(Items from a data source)
◆ ◆ ◆ ◆ ◆
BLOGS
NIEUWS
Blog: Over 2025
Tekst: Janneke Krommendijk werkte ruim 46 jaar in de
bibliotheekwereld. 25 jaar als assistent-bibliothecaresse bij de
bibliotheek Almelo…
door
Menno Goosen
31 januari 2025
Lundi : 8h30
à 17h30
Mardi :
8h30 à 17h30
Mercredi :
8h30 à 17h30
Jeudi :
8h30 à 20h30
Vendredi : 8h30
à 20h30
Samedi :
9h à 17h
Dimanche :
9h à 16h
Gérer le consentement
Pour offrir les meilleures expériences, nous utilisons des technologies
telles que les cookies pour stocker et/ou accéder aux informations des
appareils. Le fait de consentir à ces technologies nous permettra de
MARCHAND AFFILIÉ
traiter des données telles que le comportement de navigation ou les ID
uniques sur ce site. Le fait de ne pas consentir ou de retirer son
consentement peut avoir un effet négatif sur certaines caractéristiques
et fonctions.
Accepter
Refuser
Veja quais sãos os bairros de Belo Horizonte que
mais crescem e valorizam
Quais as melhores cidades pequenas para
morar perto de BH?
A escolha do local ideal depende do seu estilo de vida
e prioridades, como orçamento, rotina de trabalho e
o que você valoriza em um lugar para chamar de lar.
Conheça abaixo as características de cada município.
◆ ◆ ◆ ◆ ◆
Nothing may be dropped or altered; repeat every record in full.

→ **Final answer**
BLOGS
NIEUWS
Blog: Over 2025
Tekst: Janneke Krommendijk werkte ruim 46 jaar in de
bibliotheekwereld. 25 jaar als assistent-bibliothecaresse bij de
bibliotheek Almelo…
door
Menno Goosen
31 januari 2025
Lundi : 8h30
à 17h30
Mardi :
8h30 à 17h30
Mercredi :
8h30 à 17h30
Jeudi :
8h30 à 20h30
Vendredi : 8h30
à 20h30
Samedi :
9h à 17h
Dimanche :
9h à 16h
Gérer le consentement
Pour offrir les meilleures expériences, nous utilisons des technologies
telles que les cookies pour stocker et/ou accéder aux informations des
appareils. Le fait de consentir à ces technologies nous permettra de
MARCHAND AFFILIÉ
traiter des données telles que le comportement de navigation ou les ID
uniques sur ce site. Le fait de ne pas consentir ou de retirer son
consentement peut avoir un effet négatif sur certaines caractéristiques
et fonctions.
Accepter
Refuser
Veja quais sãos os bairros de Belo Horizonte que
mais crescem e valorizam
Quais as melhores cidades pequenas para
morar perto de BH?
A escolha do local ideal depende do seu estilo de vida
e prioridades, como orçamento, rotina de trabalho e
o que você valoriza em um lugar para chamar de lar.
Conheça abaixo as características de cada município.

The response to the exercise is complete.